> _What you should do_:
Write the listing out again word for word, leaving each picture behind.

> _Task material_:
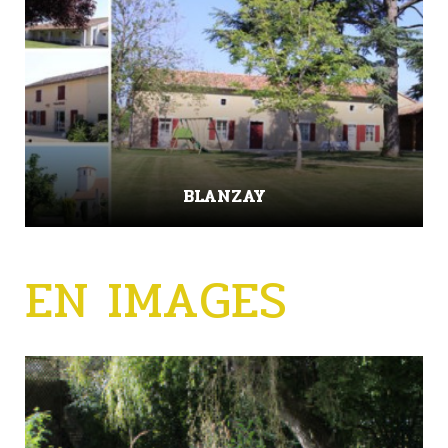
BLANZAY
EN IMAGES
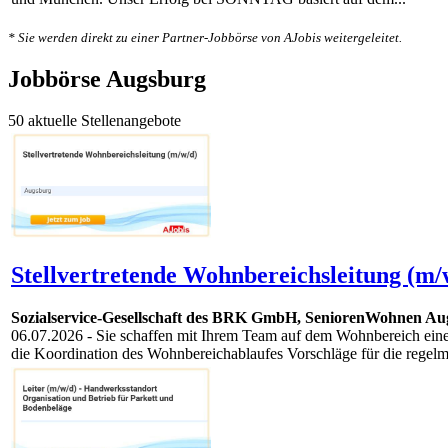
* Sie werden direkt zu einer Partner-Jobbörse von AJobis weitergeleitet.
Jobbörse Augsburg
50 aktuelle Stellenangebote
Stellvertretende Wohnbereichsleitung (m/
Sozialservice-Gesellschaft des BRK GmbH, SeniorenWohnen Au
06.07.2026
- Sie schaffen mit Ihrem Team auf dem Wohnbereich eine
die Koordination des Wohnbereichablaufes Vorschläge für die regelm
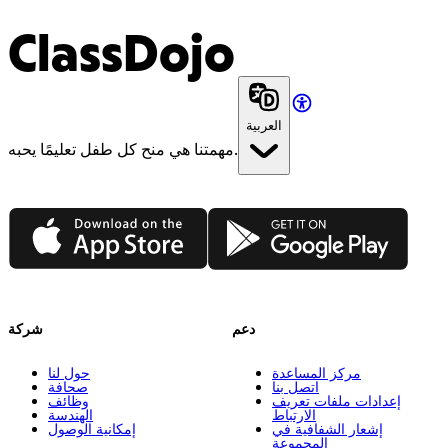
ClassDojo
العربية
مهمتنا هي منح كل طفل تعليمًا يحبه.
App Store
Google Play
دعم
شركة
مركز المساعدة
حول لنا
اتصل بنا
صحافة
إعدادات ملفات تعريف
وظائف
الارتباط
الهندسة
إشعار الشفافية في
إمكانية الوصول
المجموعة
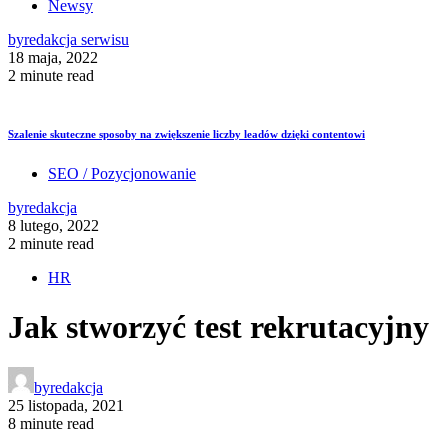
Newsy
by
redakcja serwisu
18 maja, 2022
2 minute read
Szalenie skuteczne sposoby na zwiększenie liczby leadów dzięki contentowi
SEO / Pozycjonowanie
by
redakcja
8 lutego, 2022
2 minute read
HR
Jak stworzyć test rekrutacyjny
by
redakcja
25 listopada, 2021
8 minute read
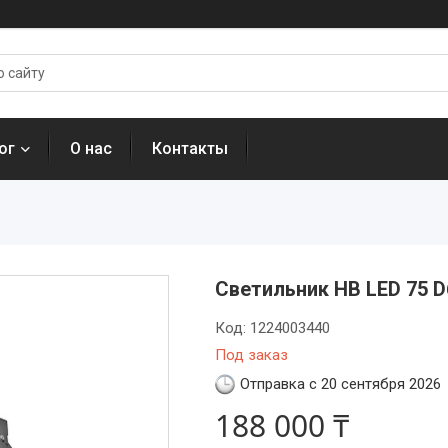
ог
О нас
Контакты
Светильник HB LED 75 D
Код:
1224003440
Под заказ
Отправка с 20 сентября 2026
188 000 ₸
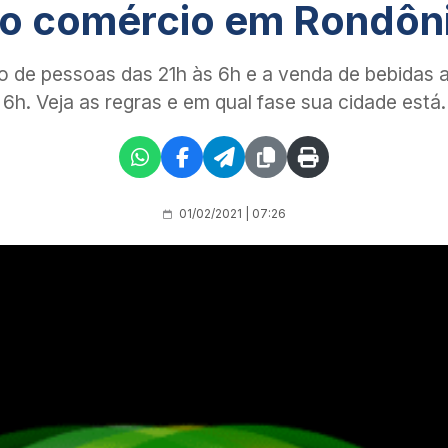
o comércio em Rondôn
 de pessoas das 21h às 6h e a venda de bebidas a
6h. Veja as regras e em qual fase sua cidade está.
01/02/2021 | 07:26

> _Solution_:
BLANZAY
EN IMAGES
* Sie werden direkt zu einer Partner-Jobbörse von AJobis weitergeleitet.
Jobbörse Augsburg
50 aktuelle Stellenangebote
Stellvertretende Wohnbereichsleitung (m/
Sozialservice-Gesellschaft des BRK GmbH, SeniorenWohnen Au
06.07.2026
- Sie schaffen mit Ihrem Team auf dem Wohnbereich eine
die Koordination des Wohnbereichablaufes Vorschläge für die regelm
ClassDojo
العربية
مهمتنا هي منح كل طفل تعليمًا يحبه.
App Store
Google Play
دعم
شركة
مركز المساعدة
حول لنا
اتصل بنا
صحافة
إعدادات ملفات تعريف
وظائف
الارتباط
الهندسة
إشعار الشفافية في
إمكانية الوصول
المجموعة
Newsy
by
redakcja serwisu
18 maja, 2022
2 minute read
Szalenie skuteczne sposoby na zwiększenie liczby leadów dzięki contentowi
SEO / Pozycjonowanie
by
redakcja
8 lutego, 2022
2 minute read
HR
Jak stworzyć test rekrutacyjny
by
redakcja
25 listopada, 2021
8 minute read
ог
О нас
Контакты
Светильник HB LED 75 D
Код:
1224003440
Под заказ
Отправка с 20 сентября 2026
188 000 ₸
o comércio em Rondôn
 de pessoas das 21h às 6h e a venda de bebidas a
6h. Veja as regras e em qual fase sua cidade está.
01/02/2021 | 07:26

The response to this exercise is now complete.